#### [Text excerpt]
*****
WARRANTS, OPTIONS AND CONVERTIBLE DEBENTURES

     The Company also has outstanding or is authorized to issue various warrants
and options exercisable to acquire up to an aggregate of approximately 2,570,000
shares of Common Stock at various exercise prices. The amount of Common Stock
issuable pursuant to these options and warrants will be reduced to one-fourth
the previous amounts and the per share exercise prices will be increased by a
factor of four.

     The Company also has outstanding $3,000,000 of convertible debentures which
are convertible into shares of Common Stock at the option of the debenture
holders. As the amount of Common Stock issuable pursuant to conversions of the
debentures depends on the market price of the Common Stock at the time of
conversion, any increase in market price resulting from the Reverse Split will
have the effect of reducing the number of shares issuable upon conversions of
the debentures.

PROCEDURE FOR IMPLEMENTING THE REVERSE SPLIT

     As soon as practicable after the Effective Date, the Company will send
letters of transmittal to all shareholders of record on the Effective Date for
use in transmitting stock certificates ("Old Certificates") to the transfer
agent, who will act as the exchange agent. Upon proper completion and execution
of the letter of transmittal and return thereof to the transfer agent, together
with the Old Certificates, each shareholder who holds of record fewer than four
shares on the Effective Date will receive cash in the amount to which he is
entitled. Until surrendered, each outstanding Old Certificate held by a
shareholder who holds of record fewer than four shares shall be deemed for all
purposes to represent only the right to receive the amount of cash to which the
holder is entitled.
*****
#### [Records shown]
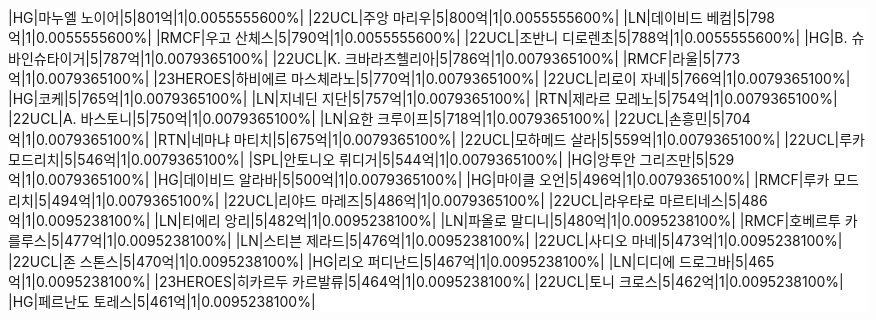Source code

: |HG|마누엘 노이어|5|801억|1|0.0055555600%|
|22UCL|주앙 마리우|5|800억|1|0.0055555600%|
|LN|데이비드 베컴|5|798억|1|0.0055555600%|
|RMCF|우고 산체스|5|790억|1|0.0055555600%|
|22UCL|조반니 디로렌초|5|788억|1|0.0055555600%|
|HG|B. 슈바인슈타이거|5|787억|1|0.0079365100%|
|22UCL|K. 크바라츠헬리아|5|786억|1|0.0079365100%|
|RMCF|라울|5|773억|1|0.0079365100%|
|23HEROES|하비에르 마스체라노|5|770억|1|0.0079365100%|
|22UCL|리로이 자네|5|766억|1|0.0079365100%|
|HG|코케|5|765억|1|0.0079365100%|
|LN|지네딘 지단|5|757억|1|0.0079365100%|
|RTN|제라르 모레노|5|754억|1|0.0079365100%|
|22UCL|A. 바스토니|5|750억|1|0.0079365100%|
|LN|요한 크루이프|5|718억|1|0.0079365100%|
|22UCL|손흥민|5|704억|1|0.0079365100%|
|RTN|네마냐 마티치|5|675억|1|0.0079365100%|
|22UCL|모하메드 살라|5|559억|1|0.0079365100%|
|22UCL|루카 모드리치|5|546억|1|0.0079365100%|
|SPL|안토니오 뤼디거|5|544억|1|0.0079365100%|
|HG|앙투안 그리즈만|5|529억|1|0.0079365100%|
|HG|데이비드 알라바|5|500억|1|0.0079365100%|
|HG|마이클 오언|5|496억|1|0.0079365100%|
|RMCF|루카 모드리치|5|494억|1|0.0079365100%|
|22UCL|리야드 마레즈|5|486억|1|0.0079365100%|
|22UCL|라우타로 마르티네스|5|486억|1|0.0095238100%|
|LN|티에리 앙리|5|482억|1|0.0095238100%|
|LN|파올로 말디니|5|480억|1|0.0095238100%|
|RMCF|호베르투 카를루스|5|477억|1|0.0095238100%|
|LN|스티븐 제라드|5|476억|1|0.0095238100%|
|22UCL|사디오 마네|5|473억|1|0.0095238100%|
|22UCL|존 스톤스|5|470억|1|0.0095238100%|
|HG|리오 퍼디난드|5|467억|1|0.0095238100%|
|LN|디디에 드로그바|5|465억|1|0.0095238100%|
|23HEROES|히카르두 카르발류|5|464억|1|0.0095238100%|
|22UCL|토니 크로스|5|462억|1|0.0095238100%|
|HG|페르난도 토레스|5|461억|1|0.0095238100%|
*****
#### [Problem A]
Print the part of the reverse split excerpt that begins at the words "PROCEDURE FOR IMPLEMENTING" and ends after the words "holder is entitled.".
#### [Problem B]
Switch every "22UCL" in the rows to "UCL22" and give all their lines again with nothing else changed. Leave out the pictures.
The reverse split excerpt and the rows are unrelated material.

#### [Written reply A]
PROCEDURE FOR IMPLEMENTING THE REVERSE SPLIT

     As soon as practicable after the Effective Date, the Company will send
letters of transmittal to all shareholders of record on the Effective Date for
use in transmitting stock certificates ("Old Certificates") to the transfer
agent, who will act as the exchange agent. Upon proper completion and execution
of the letter of transmittal and return thereof to the transfer agent, together
with the Old Certificates, each shareholder who holds of record fewer than four
shares on the Effective Date will receive cash in the amount to which he is
entitled. Until surrendered, each outstanding Old Certificate held by a
shareholder who holds of record fewer than four shares shall be deemed for all
purposes to represent only the right to receive the amount of cash to which the
holder is entitled.

#### [Written reply B]
Source code

: |HG|마누엘 노이어|5|801억|1|0.0055555600%|
|UCL22|주앙 마리우|5|800억|1|0.0055555600%|
|LN|데이비드 베컴|5|798억|1|0.0055555600%|
|RMCF|우고 산체스|5|790억|1|0.0055555600%|
|UCL22|조반니 디로렌초|5|788억|1|0.0055555600%|
|HG|B. 슈바인슈타이거|5|787억|1|0.0079365100%|
|UCL22|K. 크바라츠헬리아|5|786억|1|0.0079365100%|
|RMCF|라울|5|773억|1|0.0079365100%|
|23HEROES|하비에르 마스체라노|5|770억|1|0.0079365100%|
|UCL22|리로이 자네|5|766억|1|0.0079365100%|
|HG|코케|5|765억|1|0.0079365100%|
|LN|지네딘 지단|5|757억|1|0.0079365100%|
|RTN|제라르 모레노|5|754억|1|0.0079365100%|
|UCL22|A. 바스토니|5|750억|1|0.0079365100%|
|LN|요한 크루이프|5|718억|1|0.0079365100%|
|UCL22|손흥민|5|704억|1|0.0079365100%|
|RTN|네마냐 마티치|5|675억|1|0.0079365100%|
|UCL22|모하메드 살라|5|559억|1|0.0079365100%|
|UCL22|루카 모드리치|5|546억|1|0.0079365100%|
|SPL|안토니오 뤼디거|5|544억|1|0.0079365100%|
|HG|앙투안 그리즈만|5|529억|1|0.0079365100%|
|HG|데이비드 알라바|5|500억|1|0.0079365100%|
|HG|마이클 오언|5|496억|1|0.0079365100%|
|RMCF|루카 모드리치|5|494억|1|0.0079365100%|
|UCL22|리야드 마레즈|5|486억|1|0.0079365100%|
|UCL22|라우타로 마르티네스|5|486억|1|0.0095238100%|
|LN|티에리 앙리|5|482억|1|0.0095238100%|
|LN|파올로 말디니|5|480억|1|0.0095238100%|
|RMCF|호베르투 카를루스|5|477억|1|0.0095238100%|
|LN|스티븐 제라드|5|476억|1|0.0095238100%|
|UCL22|사디오 마네|5|473억|1|0.0095238100%|
|UCL22|존 스톤스|5|470억|1|0.0095238100%|
|HG|리오 퍼디난드|5|467억|1|0.0095238100%|
|LN|디디에 드로그바|5|465억|1|0.0095238100%|
|23HEROES|히카르두 카르발류|5|464억|1|0.0095238100%|
|UCL22|토니 크로스|5|462억|1|0.0095238100%|
|HG|페르난도 토레스|5|461억|1|0.0095238100%|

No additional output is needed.